■ Data section:

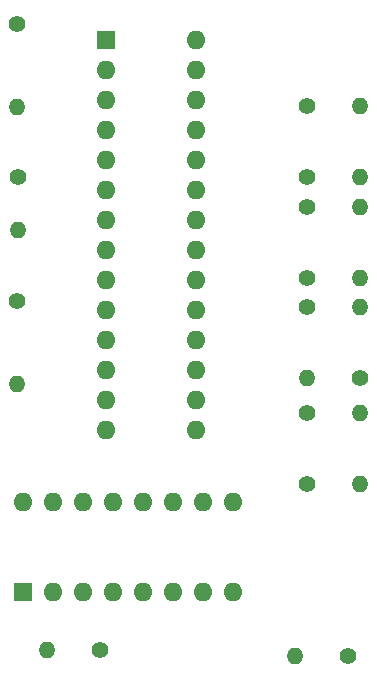
<source format=gbr>
%TF.GenerationSoftware,KiCad,Pcbnew,8.0.2*%
%TF.CreationDate,2024-05-11T22:57:43+02:00*%
%TF.ProjectId,ROBOGT,524f424f-4754-42e6-9b69-6361645f7063,rev?*%
%TF.SameCoordinates,Original*%
%TF.FileFunction,Soldermask,Bot*%
%TF.FilePolarity,Negative*%
%FSLAX46Y46*%
G04 Gerber Fmt 4.6, Leading zero omitted, Abs format (unit mm)*
G04 Created by KiCad (PCBNEW 8.0.2) date 2024-05-11 22:57:43*
%MOMM*%
%LPD*%
G01*
G04 APERTURE LIST*
%ADD10C,1.400000*%
%ADD11O,1.400000X1.400000*%
%ADD12R,1.600000X1.600000*%
%ADD13O,1.600000X1.600000*%
G04 APERTURE END LIST*
D10*
%TO.C,J7*%
X265500000Y-124500000D03*
D11*
X270000000Y-124500000D03*
%TD*%
D10*
%TO.C,J7*%
X270000000Y-115500000D03*
D11*
X265500000Y-115500000D03*
%TD*%
D10*
%TO.C,J4*%
X269000000Y-139000000D03*
D11*
X264500000Y-139000000D03*
%TD*%
D10*
%TO.C,J3*%
X248000000Y-138500000D03*
D11*
X243500000Y-138500000D03*
%TD*%
D10*
%TO.C,J7*%
X265500000Y-107000000D03*
D11*
X270000000Y-107000000D03*
%TD*%
D10*
%TO.C,J7*%
X265500000Y-98500000D03*
D11*
X270000000Y-98500000D03*
%TD*%
D10*
%TO.C,R1*%
X240975000Y-85525000D03*
D11*
X240975000Y-92525000D03*
%TD*%
D10*
%TO.C,J6*%
X265500000Y-101000000D03*
D11*
X270000000Y-101000000D03*
%TD*%
D10*
%TO.C,R2*%
X240975000Y-109000000D03*
D11*
X240975000Y-116000000D03*
%TD*%
D10*
%TO.C,J7*%
X265500000Y-92500000D03*
D11*
X270000000Y-92500000D03*
%TD*%
D12*
%TO.C,U1*%
X241460000Y-133620000D03*
D13*
X244000000Y-133620000D03*
X246540000Y-133620000D03*
X249080000Y-133620000D03*
X251620000Y-133620000D03*
X254160000Y-133620000D03*
X256700000Y-133620000D03*
X259240000Y-133620000D03*
X259240000Y-126000000D03*
X256700000Y-126000000D03*
X254160000Y-126000000D03*
X251620000Y-126000000D03*
X249080000Y-126000000D03*
X246540000Y-126000000D03*
X244000000Y-126000000D03*
X241460000Y-126000000D03*
%TD*%
D10*
%TO.C,J1*%
X265500000Y-118500000D03*
D11*
X270000000Y-118500000D03*
%TD*%
D12*
%TO.C,U2*%
X248500000Y-86880000D03*
D13*
X248500000Y-89420000D03*
X248500000Y-91960000D03*
X248500000Y-94500000D03*
X248500000Y-97040000D03*
X248500000Y-99580000D03*
X248500000Y-102120000D03*
X248500000Y-104660000D03*
X248500000Y-107200000D03*
X248500000Y-109740000D03*
X248500000Y-112280000D03*
X248500000Y-114820000D03*
X248500000Y-117360000D03*
X248500000Y-119900000D03*
X256120000Y-119900000D03*
X256120000Y-117360000D03*
X256120000Y-114820000D03*
X256120000Y-112280000D03*
X256120000Y-109740000D03*
X256120000Y-107200000D03*
X256120000Y-104660000D03*
X256120000Y-102120000D03*
X256120000Y-99580000D03*
X256120000Y-97040000D03*
X256120000Y-94500000D03*
X256120000Y-91960000D03*
X256120000Y-89420000D03*
X256120000Y-86880000D03*
%TD*%
D10*
%TO.C,J5*%
X265500000Y-109500000D03*
D11*
X270000000Y-109500000D03*
%TD*%
D10*
%TO.C,J2*%
X241000000Y-98500000D03*
D11*
X241000000Y-103000000D03*
%TD*%
M02*

</source>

■ Required action: Could you tally how many lines of the material above include the word "LIST" and reply with only that count?

■ Result below: 2